External auditors issued unmodified opinions on the systemwide financial statements and revenue fund but reported a material weakness tied to untimely cash reconciliations during Workday implementation. Single‑audit testing for federal student aid remains delayed by the OMB compliance supplement; preliminary federal findings include NSLDS reporting, Tier‑1 IP reporting and one unreported ghost student case.

External auditors and internal audit briefed the Audit Committee on Nov. 20, reporting that independent auditors (CLA) issued unmodified opinions on the Minnesota State systemwide financial statements and the revenue fund despite a challenging Workday transition.

Auditors reported a material weakness related to the timeliness of cash reconciliations created by the ERP implementation and complex interfaces with state treasury systems. Auditors emphasized that the issue was reconciliation timing rather than missing funds: extensive post‑year‑end work reconciled cash balances and delivered financial statements with no audit adjustments. CLA noted the team delivered the audit after extended field work and praised finance staff and campus partners for the recovery.

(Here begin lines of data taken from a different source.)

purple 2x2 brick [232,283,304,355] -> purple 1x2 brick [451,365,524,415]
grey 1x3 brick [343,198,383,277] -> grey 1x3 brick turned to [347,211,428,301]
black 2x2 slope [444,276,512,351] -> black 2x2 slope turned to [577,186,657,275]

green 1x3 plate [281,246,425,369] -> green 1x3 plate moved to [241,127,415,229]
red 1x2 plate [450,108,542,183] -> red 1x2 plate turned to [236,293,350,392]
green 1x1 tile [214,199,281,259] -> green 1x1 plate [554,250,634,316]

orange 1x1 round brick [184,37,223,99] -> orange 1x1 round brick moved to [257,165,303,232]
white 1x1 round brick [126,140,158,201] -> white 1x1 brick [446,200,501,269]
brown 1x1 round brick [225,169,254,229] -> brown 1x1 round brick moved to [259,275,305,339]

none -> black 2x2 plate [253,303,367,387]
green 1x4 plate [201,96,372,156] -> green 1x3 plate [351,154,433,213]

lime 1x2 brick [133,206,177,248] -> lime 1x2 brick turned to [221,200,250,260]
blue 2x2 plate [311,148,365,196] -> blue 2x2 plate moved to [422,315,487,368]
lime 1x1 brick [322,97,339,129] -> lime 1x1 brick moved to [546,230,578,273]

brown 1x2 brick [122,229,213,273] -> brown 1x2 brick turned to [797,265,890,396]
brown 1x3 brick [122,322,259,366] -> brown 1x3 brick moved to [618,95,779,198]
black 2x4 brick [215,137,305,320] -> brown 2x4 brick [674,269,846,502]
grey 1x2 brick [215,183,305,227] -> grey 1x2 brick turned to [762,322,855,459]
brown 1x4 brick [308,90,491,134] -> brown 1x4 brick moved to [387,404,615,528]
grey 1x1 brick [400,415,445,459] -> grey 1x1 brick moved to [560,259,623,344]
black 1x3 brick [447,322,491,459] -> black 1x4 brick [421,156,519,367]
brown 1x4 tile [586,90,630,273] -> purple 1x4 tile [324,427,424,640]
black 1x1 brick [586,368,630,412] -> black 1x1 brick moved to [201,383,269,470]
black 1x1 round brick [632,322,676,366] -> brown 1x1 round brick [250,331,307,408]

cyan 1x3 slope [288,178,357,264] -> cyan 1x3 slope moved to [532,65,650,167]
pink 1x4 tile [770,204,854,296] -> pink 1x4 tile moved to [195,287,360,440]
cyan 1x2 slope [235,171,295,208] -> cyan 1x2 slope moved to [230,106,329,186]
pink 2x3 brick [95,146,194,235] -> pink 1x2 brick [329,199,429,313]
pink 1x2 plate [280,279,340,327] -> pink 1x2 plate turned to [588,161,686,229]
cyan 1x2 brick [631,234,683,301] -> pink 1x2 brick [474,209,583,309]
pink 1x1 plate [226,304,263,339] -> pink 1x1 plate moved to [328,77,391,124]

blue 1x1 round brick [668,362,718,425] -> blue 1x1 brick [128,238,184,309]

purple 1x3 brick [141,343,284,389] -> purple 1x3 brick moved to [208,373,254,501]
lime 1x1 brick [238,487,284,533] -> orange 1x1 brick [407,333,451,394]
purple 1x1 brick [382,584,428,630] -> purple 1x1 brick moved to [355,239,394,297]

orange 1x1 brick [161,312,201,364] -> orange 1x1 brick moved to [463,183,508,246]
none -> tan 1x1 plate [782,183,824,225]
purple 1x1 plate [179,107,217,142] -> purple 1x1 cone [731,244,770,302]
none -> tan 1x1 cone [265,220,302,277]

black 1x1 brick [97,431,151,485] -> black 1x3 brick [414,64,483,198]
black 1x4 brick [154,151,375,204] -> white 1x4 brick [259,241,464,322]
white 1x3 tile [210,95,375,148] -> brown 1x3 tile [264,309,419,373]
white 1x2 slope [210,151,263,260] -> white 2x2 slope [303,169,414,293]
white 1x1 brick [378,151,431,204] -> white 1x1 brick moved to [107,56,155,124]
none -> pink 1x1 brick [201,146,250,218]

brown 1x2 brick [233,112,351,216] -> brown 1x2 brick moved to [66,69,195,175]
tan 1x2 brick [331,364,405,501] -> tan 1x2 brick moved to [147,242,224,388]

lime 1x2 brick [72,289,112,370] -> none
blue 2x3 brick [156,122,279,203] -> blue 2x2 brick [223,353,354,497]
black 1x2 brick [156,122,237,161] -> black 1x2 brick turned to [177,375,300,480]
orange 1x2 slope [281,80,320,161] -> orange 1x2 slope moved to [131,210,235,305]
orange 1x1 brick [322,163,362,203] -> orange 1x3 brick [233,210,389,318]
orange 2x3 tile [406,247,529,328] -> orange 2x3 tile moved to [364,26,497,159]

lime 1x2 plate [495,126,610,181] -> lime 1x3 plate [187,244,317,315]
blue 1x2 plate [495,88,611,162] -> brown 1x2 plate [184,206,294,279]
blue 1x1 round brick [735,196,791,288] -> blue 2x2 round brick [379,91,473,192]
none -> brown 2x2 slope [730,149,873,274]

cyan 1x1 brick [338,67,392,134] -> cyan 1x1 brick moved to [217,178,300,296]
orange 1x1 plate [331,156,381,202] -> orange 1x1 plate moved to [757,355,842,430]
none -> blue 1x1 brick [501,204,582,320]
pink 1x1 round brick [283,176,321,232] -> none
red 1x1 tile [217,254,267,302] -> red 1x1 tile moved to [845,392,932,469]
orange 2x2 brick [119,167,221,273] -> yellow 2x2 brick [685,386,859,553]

On federal compliance, single‑audit (student financial aid cluster) testing remains incomplete because the Office of Management and Budget had not yet published the annual compliance supplement that guides required procedures. Auditors completed most testing using a draft supplement but reported three findings so far: (1) repeat issues with NSLDS (national student loan database) enrollment reporting affecting multiple campuses (13 students across nine campuses in sample); (2) repeat finding for Tier‑1 IP address reporting (four campuses) because the Department of Education’s website had not been updated, which prevented proof of submissions; and (3) a "Go student" (ghost student) case where a campus completed due diligence but failed to timely report the fraud to the Department of Education, which auditors flagged as a reportable deficiency and recommended campuses report ghost‑student instances promptly.

Internal audit also presented trends from investigations (double employment/timecard fraud, mishandled receipts and misappropriation) and noted increased reporting and an expanded investigative model that uses outside investigators (Baker Tilly) to shorten case times. Audit committee members approved release of the FY25 audited financial statements to the public.